Tak pelak, hal ini memunculkan pertentangan-pertentangan serta konflik antaranggota persyarikatan. Distribusi kekuasaan dan wewenang dalam organisasi yang tidak merata (adanya dominasi beberapa orang dalam organisasi), menyebabkan pertentangan ini semakin meruncing. Sayangnya, kekuatan dominan tersebut lebih dekat kepada kepentingan politik praktis tersebut. Akibatnya bias ditebak, beberapa orang yang tidak sepakat dengan sepak terjang kelompok tersebut, harus rela tersingkir. Banyak diantara mereka yang kemudian mengambil jalur politik lain sebagai saluran politiknya, seperti Hizbut Tahrir dan PKS (Partai Keadilan Sejahtera). Kawan saya tidak mengatakan apakah mereka yang tersingkir sudah sampai pada tahap mufaraqah terhadap Muhammadiyah atau tidak.
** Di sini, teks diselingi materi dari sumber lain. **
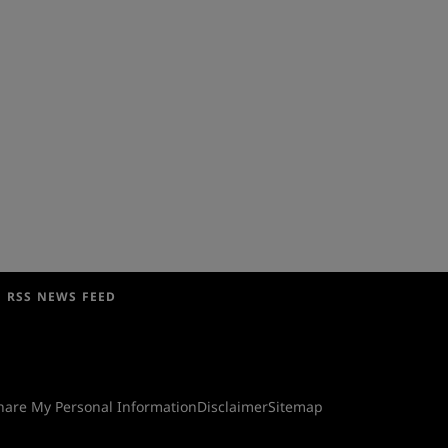
RSS NEWS FEED
Share My Personal Information
Disclaimer
Sitemap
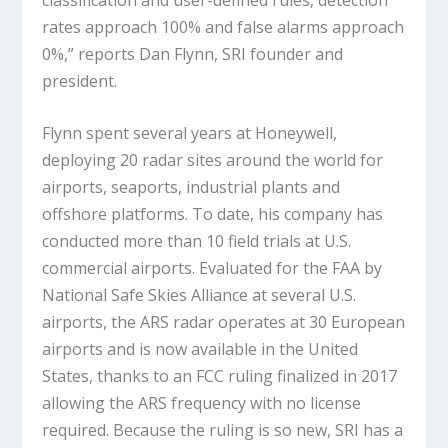
rates approach 100% and false alarms approach
0%,” reports Dan Flynn, SRI founder and
president.
Flynn spent several years at Honeywell,
deploying 20 radar sites around the world for
airports, seaports, industrial plants and
offshore platforms. To date, his company has
conducted more than 10 field trials at U.S.
commercial airports. Evaluated for the FAA by
National Safe Skies Alliance at several U.S.
airports, the ARS radar operates at 30 European
airports and is now available in the United
States, thanks to an FCC ruling finalized in 2017
allowing the ARS frequency with no license
required. Because the ruling is so new, SRI has a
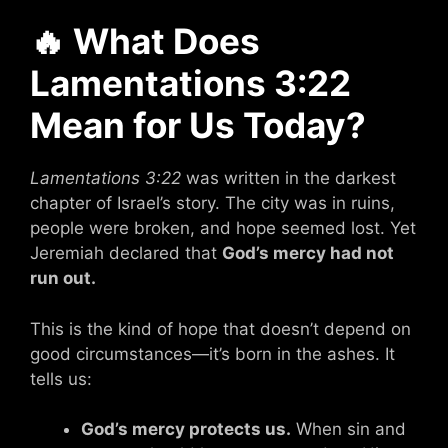
🔥
What Does
Lamentations 3:22
Mean for Us Today?
Lamentations 3:22
was written in the darkest
chapter of Israel’s story. The city was in ruins,
people were broken, and hope seemed lost. Yet
Jeremiah declared that
God’s mercy had not
run out.
This is the kind of hope that doesn’t depend on
good circumstances—it’s born in the ashes. It
tells us:
God’s mercy protects us.
When sin and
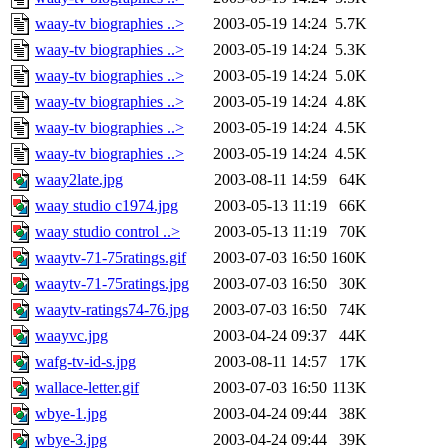
waay-tv biographies ..>
2003-05-19 14:24
5.7K
waay-tv biographies ..>
2003-05-19 14:24
5.3K
waay-tv biographies ..>
2003-05-19 14:24
5.0K
waay-tv biographies ..>
2003-05-19 14:24
4.8K
waay-tv biographies ..>
2003-05-19 14:24
4.5K
waay-tv biographies ..>
2003-05-19 14:24
4.5K
waay2late.jpg
2003-08-11 14:59
64K
waay studio c1974.jpg
2003-05-13 11:19
66K
waay studio control ..>
2003-05-13 11:19
70K
waaytv-71-75ratings.gif
2003-07-03 16:50
160K
waaytv-71-75ratings.jpg
2003-07-03 16:50
30K
waaytv-ratings74-76.jpg
2003-07-03 16:50
74K
waayvc.jpg
2003-04-24 09:37
44K
wafg-tv-id-s.jpg
2003-08-11 14:57
17K
wallace-letter.gif
2003-07-03 16:50
113K
wbye-1.jpg
2003-04-24 09:44
38K
wbye-3.jpg
2003-04-24 09:44
39K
Yang lebih disayangkan lagi, ternyata ada beberapa orang-orang yang menjadikan Muhammadiyah sebagai batu loncatan terhadap karier dan ambisi politik mereka. Hal yang wajar, karena kekuatan Muhammadiyah yang signifikan di Bojonegoro. Orang-orang seperti inilah, yang menurutku berbahaya sekali terhadap persyarikatan dan harus “disingkirkan” dari persyarikatan agar tidak menjadi kangker yang menggerogoti persyarikatan dari dalam.
Tapi tidak hanya cerita sedih yang diceritakan kawan saya itu. Menurutnya, masih banyak orang-orang yang masih istiqamah dengan kemuhammadiyahan mereka. Orang yang memegang teguh pendirian dan ideologi Muhammadiyah. Orang-orang yang juga sedih melihat sepak terjang “elit lokal” Muhammadiyah dalam kancah politk dan menyeret-nyeret persyarikatan. Orang-orang yang dengan sengaja menjaga jarak dengan kekuasaan. Orang-orang yang menginginkan adanya perubahan, tetapi tidak memiliki kekuasaan untuk itu.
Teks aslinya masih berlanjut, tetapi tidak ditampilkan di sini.